This study focuses on understanding the impact of phase behavior, particularly solid phase behavior, on heavy oil partitioning processes in upgrading operations. Multiphase behaviors for the model systems Athabasca Bitumen Vacuum Bottoms (ABVB), a 525+°C fraction containing 32 wt % asphaltenes, + pentane, heptane and dodecane are investigated using a variable volume X-ray view-cell. The mixtures exhibit complex fluid phase behaviors with asphaltene solidification. Two three-phase LLV zones, L1L2V and L2L3V, were found for ABVB + pentane mixtures. The L1L2V zone is expected since it is close to the vapour pressure curve of pure alkane, a typical characteristic of asymmetric mixtures. However the L2L3V zone, found at temperatures T > 230°C for 40∼45 wt % ABVB + pentane mixtures and T = 20∼340°C for 50 wt % ABVB + pentane mixtures, was unexpected. The pressure range of the L2L3V region was very narrow and this zone has great potential for developing selective separation processes. Existing processes such as Residuum Oil Supercritical Extraction processes are currently operating in L1L2V zone. Solids when present can be completely dispersed, completely settled, or remain partially dispersed and partially settled. In addition, adherent deposits, including liquids, are observed at T < 200°C over a broad range of conditions.

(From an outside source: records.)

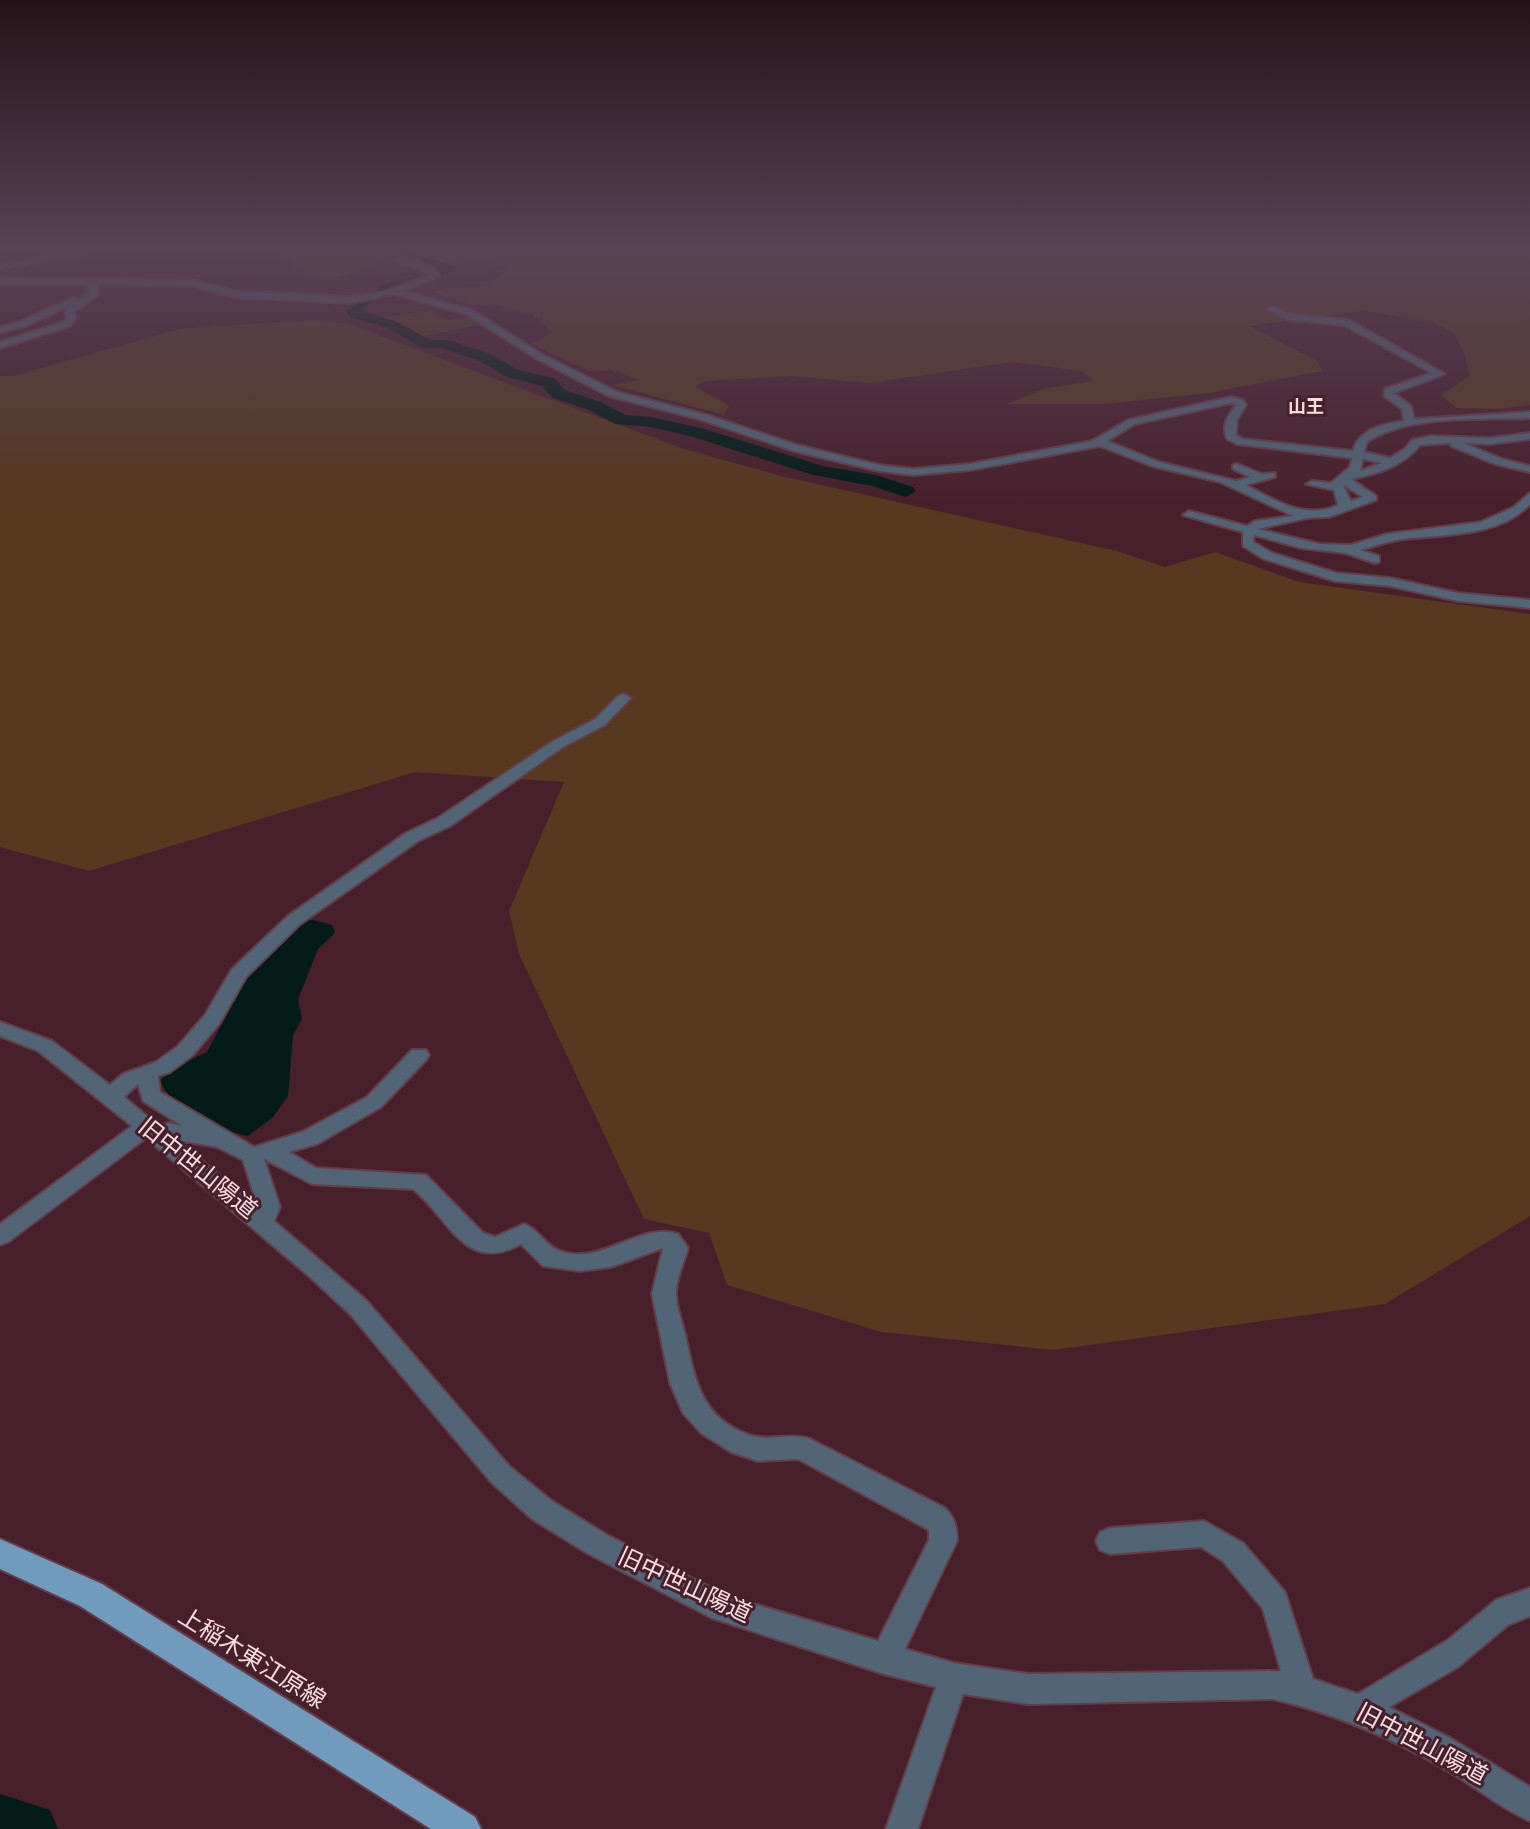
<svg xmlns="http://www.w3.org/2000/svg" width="1530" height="1829" font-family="'Archivo Narrow','Noto Sans JP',sans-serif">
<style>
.green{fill:#56391f}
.water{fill:#031c18}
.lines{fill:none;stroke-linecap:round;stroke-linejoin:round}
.stream{stroke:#031c18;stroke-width:2}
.river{fill:#031c18;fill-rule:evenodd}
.minor-casing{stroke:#633e49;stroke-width:4}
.major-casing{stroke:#633e49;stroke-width:4}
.minor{fill:#516576;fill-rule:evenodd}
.major{fill:#709bbd;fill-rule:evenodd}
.labels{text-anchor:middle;stroke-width:6;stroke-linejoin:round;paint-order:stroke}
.far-neighbourhood-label{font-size:18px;font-weight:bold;fill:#f8dde3;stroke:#47202c}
.near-street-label{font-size:24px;fill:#f8dde3;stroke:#47202c}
</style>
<rect width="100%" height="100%" fill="#47202c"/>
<path class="green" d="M183,249H374L379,253L378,263C357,273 322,284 301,270C288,262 281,252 264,250C238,246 209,250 183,249Z
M385,249H1530V405L1501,409L1456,408L1441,395L1470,376L1465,356L1455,334L1432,322L1364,311L1249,326L1318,361L1322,371L1209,393L1105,404H1007L1043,389L1093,381L1083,371L1013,362L869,383L792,376L705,381L695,387L729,405L724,415L612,385L639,380L611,370L589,371L532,344L552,332L533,315L500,306L471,305L431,292L448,288L484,287L510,268C486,260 472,267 448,261L457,269L424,273L391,259Z
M430,310L445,320L469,317L481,324L421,337L398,323L381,318Z
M313,320L346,323L684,449L781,476L1117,551L1165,567L1215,552L1299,582L1530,614V1216L1385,1304L1053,1350L881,1332L727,1285L709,1233L644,1219L519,954L509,911L564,782L415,772L89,871L0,847V376H13L180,329Z"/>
<path class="water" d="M313,920L332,925L335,933L318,949L298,999L302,1019L293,1035L288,1096L273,1117L248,1136C222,1132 169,1108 160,1080L180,1065L207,1052L247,977L301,921Z"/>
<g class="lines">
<path class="stream" d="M0,249H5"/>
<path class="river" d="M397,249H410L415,254L457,267C441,281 413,284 391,291L388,296H378L376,293L381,285L432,272L437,268L405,260Z
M364,298L371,302L362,311L395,321L431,340H448L492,355L518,370L554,378L565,390L601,402L625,415L651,417L701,428L823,466L876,475L913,487L916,491L906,497L872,486L813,475L690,436L651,427L615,424L589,410L553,398L542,386L507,377L480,361L441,348H423L385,327L350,317L346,311Z
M0,1794L50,1810L58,1829H0Z"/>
<g class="minor-casing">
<path id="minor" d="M93,249H109L0,269V265Z
M389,249H397L402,257L432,267L440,276L402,291L472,310L543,355L617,392L707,415L797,445L879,465L913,469L970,464L1092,441L1128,420L1231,397L1243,400L1246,405L1237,420L1236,435L1243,439L1353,451C1359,429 1383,424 1404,421L1402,409L1384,396L1385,389L1432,373L1344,325L1289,320L1267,309L1271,306L1291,314L1349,320L1445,374L1394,393L1411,406L1414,419L1530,412V418C1481,420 1408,414 1367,442L1364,452L1390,458L1405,449L1412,440L1431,436L1490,438L1530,433V439L1490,444L1463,443L1502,459L1530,466V472L1495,464L1451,446L1450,443L1420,445C1402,467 1377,474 1351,479L1376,496V500L1329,517L1307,518L1258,529L1320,544L1351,545L1387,534L1481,522L1514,507L1530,493V504C1500,537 1445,534 1404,539C1389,541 1375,546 1360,550L1379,556V562L1375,563L1345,553L1301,548L1254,535L1253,542L1272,553L1336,573L1390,578L1458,593L1530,600V608L1458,601L1390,586L1335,581L1264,559L1243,546V532L1183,515L1189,511L1247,526L1255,521L1293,516L1220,482L1152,466L1100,446L970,470L913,475L879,471L794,451L699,419L609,396L537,359L466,314L394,294L349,303L235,297L191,286L98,285L97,296L73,312L76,318L70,326L0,348V342L64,322L67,318L64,311L71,305L26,326L0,333V327L20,322L72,298L79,300L89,293L88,284H0V278L191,280L235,291L349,297L381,293L430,275L426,271L396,261ZM1231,403L1236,405C1228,416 1221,426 1227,439L1237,444L1352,458L1350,467L1331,483L1312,481L1306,484L1334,490L1338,505C1305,520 1276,501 1246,485L1275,477V473L1262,474L1237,464L1233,465V469L1250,477L1236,481L1159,462L1107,441L1135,424ZM1363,459L1382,463L1360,471ZM1343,485L1363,497L1351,501Z
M624,694L631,698L605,725L563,747L450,826L418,841L300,924L246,977L219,1024L192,1056L170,1072L158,1076L160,1092L254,1147L302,1132L367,1097L412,1050H426L429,1055L426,1060L381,1107L317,1144L289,1152L316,1168L426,1175L483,1233L495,1237L524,1224C538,1229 545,1245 558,1250C600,1268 639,1221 678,1234L688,1248C684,1262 675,1281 676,1296C677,1310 683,1325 686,1338C695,1382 702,1418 749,1435C769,1442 791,1432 810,1439L945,1508C955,1519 957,1526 957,1541L905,1649L954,1663L1028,1674L1281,1671L1263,1609L1223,1561L1201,1547L1110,1554L1100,1550L1096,1541L1100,1532L1110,1528L1204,1521L1243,1543L1285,1592L1313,1679L1358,1694L1448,1640L1496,1600L1530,1588V1616L1508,1625L1458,1667L1389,1707L1450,1738L1530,1787V1821C1502,1809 1477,1788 1450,1772C1394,1739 1337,1714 1273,1699L1028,1704L963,1694L918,1829H886L936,1687L884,1674L712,1618L587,1553L532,1519L491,1482L350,1314L310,1277L146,1138L8,1242L0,1245V1224L132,1126L38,1051L0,1036V1022L52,1041L110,1085L123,1074L156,1062L178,1046L205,1015L232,969L288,916L406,833L438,818L553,741L595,719L619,695ZM138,1084L143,1101L182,1126L169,1123L159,1126L124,1097ZM177,1140L217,1147L243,1160L258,1207ZM264,1159L312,1184L413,1189C449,1218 465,1275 521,1244L543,1266L580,1271L611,1267L663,1248L652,1294L670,1383L683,1413L701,1433L731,1452L758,1461L798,1459L929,1530V1540L878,1641L727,1596L607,1535L552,1501L509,1466L366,1300L274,1221L280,1207Z"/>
</g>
<g class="major-casing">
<path id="major" d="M0,1539L102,1584L475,1817L481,1829H431L80,1606L0,1569Z"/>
</g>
<use href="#minor" class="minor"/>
<use href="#major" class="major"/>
</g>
<linearGradient id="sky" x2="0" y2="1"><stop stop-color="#271218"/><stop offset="0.49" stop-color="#584256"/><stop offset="1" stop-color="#584256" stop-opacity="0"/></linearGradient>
<rect width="1530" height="505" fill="url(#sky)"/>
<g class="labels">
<g class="far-neighbourhood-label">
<text x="1306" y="413">山王</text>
</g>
<g class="near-street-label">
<text transform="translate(198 1168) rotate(39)" y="8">旧中世山陽道</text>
<text transform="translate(685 1585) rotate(25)" y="8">旧中世山陽道</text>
<text transform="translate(252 1658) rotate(32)" y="8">上稲木東江原線</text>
<text transform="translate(1422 1744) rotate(28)" y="8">旧中世山陽道</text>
</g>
</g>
</svg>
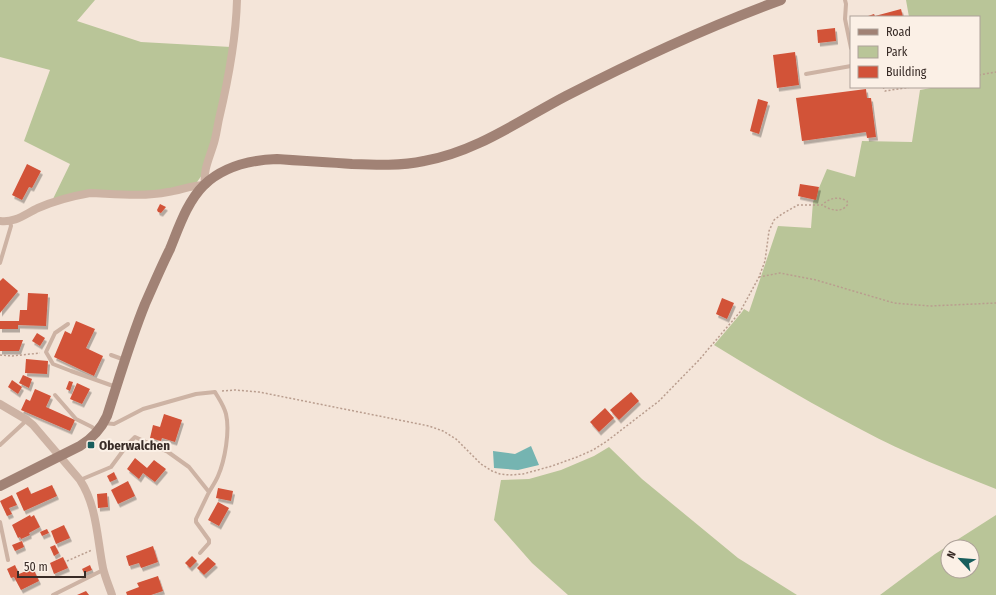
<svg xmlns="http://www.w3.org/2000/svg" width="996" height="595" viewBox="0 0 996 595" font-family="'Fira Sans Condensed',sans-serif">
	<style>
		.green { fill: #b9c598; fill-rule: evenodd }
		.water { fill: #75b4b1 }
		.building { fill: #d25239; filter: url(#shadow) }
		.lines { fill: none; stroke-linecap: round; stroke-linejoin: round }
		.path { stroke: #b99d8e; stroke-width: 1.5; stroke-dasharray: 2 2; stroke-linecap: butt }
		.lane { stroke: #cdb3a4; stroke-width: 4 }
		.street { stroke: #cdb3a4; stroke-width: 8 }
		.secondary { stroke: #a18275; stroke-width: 10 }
		.poi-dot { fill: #185e5d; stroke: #fbf0e6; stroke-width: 1.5 }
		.labels { text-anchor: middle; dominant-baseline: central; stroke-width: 4; stroke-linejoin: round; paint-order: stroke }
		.poi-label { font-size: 13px; font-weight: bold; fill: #382b26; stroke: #fbf0e6; text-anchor: start }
	</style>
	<defs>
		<filter id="shadow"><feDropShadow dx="2" dy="3.5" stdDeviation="0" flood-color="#0004"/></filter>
	</defs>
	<rect width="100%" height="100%" fill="#f4e5d9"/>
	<g class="green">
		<polygon points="0,0 95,0 77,21 141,42 231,47 207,168 197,182 170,192 84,193 51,203 70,164 24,141 50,70 0,57"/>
		<path d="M906,0H996V489C951,471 905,453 862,430C811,404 763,375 714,345L742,312L744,309L749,312L778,226L811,228L813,202L827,169L855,177L862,141L912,142L920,90L936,87H979V17H909Z"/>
		<polygon points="609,447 642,479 738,558 797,595 568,595 532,563 494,520 501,480 529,479 561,470 594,456"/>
		<path d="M996,515V595H880L935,554ZM948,547H972V571H948Z"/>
	</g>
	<polygon class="water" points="531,446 539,465 518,470 494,468 493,451 515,454"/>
	<g class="building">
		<polygon points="901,9 903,17 865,17 874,14 875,16"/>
		<polygon points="835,28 836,41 818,43 817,30"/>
		<polygon points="795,52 799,85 777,88 773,55"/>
		<polygon points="866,89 867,98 871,98 876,137 867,138 866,132 802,141 796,98"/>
		<polygon points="758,99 768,102 759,134 750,131"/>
		<polygon points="27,164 41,171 32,188 29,187 22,200 12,195"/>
		<polygon points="800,184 819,187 816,200 798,196"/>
		<polygon points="160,204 166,207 161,213 158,212 157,210"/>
		<polygon points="3,278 18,291 0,313 0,281"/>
		<polygon points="28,293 48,294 46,326 18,325 18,329 0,329 0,321 19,321 20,310 27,310"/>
		<polygon points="722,298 734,303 727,319 716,314"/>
		<polygon points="76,321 95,329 86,348 103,356 94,376 54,357 65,331 71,334"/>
		<polygon points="37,333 45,338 40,346 32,341"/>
		<polygon points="0,340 23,340 19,351 0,351"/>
		<polygon points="26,359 48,361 47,374 25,373"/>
		<polygon points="23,375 32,379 29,388 19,383"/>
		<polygon points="12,380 22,387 18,394 8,387"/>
		<polygon points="69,381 73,382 70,391 66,389"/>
		<polygon points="77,383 90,389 82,404 70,399"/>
		<polygon points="35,389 51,396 46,407 75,420 70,431 21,410 26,399 30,401"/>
		<polygon points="631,392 639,401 619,420 610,410"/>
		<polygon points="605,408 614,418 599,432 590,422"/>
		<polygon points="164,414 182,420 175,442 162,438 161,441 150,438 153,425 160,427"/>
		<polygon points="135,458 147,468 154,460 166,469 155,482 143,473 139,479 127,469"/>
		<polygon points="114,472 117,479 110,482 107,476"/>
		<polygon points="128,481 135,496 118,504 111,490"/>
		<polygon points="52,485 57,496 24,511 16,493 28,487 31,494"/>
		<polygon points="218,488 233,491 231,501 216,498"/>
		<polygon points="107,493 108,507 98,508 97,494"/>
		<polygon points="12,495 17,505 9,508 12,514 7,516 0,501"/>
		<polygon points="218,502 229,508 219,526 208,520"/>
		<polygon points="30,515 31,517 34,515 40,527 29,533 30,535 21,539 20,537 18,538 12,525"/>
		<polygon points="64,525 70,538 56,544 51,531"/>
		<polygon points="47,529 49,533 42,536 40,532"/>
		<polygon points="22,541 24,547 15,551 12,545"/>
		<polygon points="55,545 59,553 54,556 50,547"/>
		<polygon points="153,546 158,562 141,568 139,563 129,566 126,556"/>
		<polygon points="192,556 197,561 190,568 185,563"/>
		<polygon points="63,557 68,568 54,574 50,563"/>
		<polygon points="208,557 216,564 204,575 197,568"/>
		<polygon points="15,565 19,574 33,568 39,581 21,590 14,577 11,578 7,569"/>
		<polygon points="90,565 92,570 84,573 82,569"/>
		<polygon points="158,576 163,591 151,595 127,595 126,592 139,587 137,583"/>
		<polygon points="86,591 89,595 77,595"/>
	</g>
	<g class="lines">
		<g class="path">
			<polyline points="979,75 996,72"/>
			<polyline points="883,87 885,91 911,87"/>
			<polyline points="759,277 780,273 816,280 894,303 930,306 996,303"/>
			<polyline points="0,355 12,356 40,353"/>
			<path d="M222,391L235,390L259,392L429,426L443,431L456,439L481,464L492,471L500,474L510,475L523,474L552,466L577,457L593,450L607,441L659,401L699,360L740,312L759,277L765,261L769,231L774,220L782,214L798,205H822C829,198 838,196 847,201L848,204C841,214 831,210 822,205"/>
			<polyline points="67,561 92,550"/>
		</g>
		<g class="lane">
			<polyline points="845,0 846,4 845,19 851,48"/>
			<polyline points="806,74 851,66"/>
			<polyline points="0,263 11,226 10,222"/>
			<polyline points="68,324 55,333 46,352 53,364 71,371 116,387"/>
			<polyline points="111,355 125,360"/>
			<polyline points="55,395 76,419 92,427 97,432"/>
			<path d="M104,423L114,424L143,409L196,394L215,392C219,399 224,406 226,414C230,431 225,460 218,476C216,481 212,487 209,492"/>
			<polyline points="0,445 27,420"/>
			<polyline points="80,480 111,467 128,444 135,437 168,452 189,467 209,492 196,519 196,522 209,540 209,543 200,553"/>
			<polyline points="0,522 8,560"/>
			<polyline points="53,595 103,570"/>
		</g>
		<g class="street">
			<path d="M0,221C15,223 25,214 38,208C54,201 73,196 90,193C116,194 143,197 168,192C181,190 192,185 205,185C203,171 209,159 213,146C216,138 217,128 219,119C228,81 236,40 237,0"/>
			<path d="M0,404L27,420L33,425L80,480C97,506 97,538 103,568C105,577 109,586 112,595"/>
		</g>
		<path class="secondary" d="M0,486L80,446C93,438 101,429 107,416C119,379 130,341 145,304C153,286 161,267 170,249C179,227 187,202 204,185C224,166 250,160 277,159C302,161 327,162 352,164C376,165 401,166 424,161C476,152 520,120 566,96C636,60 707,27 781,0"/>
	</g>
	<rect class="poi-dot" x="87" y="441" width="8" height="8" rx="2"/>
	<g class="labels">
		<g class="poi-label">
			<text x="99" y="445">Oberwalchen</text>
		</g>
	</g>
	<rect x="850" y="16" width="130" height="72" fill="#fbf0e6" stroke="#ada199"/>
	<rect x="858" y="29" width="20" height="6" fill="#a18275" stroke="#ada199"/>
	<text x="886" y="36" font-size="12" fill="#382b26">Road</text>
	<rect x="858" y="46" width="20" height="12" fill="#b9c598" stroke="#ada199"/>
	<text x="886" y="56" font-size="12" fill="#382b26">Park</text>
	<rect x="858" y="66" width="20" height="12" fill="#d25239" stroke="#ada199"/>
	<text x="886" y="76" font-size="12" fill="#382b26">Building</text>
	<g transform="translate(960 559) rotate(296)"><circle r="19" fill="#fbf0e6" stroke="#ada199"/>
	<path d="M0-3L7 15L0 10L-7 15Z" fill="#185e5d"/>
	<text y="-6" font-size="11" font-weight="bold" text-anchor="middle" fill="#382b26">N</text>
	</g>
	<path d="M18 571v6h67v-6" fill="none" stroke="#382b26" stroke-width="2"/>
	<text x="24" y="571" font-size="12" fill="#382b26" stroke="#fbf0e6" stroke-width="3" paint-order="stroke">50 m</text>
</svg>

Composition analysis for specific phases revealed that mineral matter is easily and quantitatively separated from ABVB by adding sufficient amounts of an alkane solvent to create a second liquid phase, while selective removal of nickel, vanadium, sulfur and nitrogen from ABVB + pentane mixtures is not realized. Chemical reactions coupled with multiphase behavior are required to selectively remove heavy metals. Saturate-Aromatics-Resins-Asphaltenes (SARA) analysis indicates that the rejected phases contain saturates, aromatics and resins while the extracted phases contain asphaltenes, suggesting aromatics, resins and asphaltenes constitute a compositional continuum with respect to both molar mass and polarity.
The X-ray view-cell technology was also enhanced during this study. Detection of precipitated phase/phases and apparent phase density measurements were improved. A new phase density calibration method using a beryllium insert as an internal standard was developed and automated. Software was prepared to process experimental data.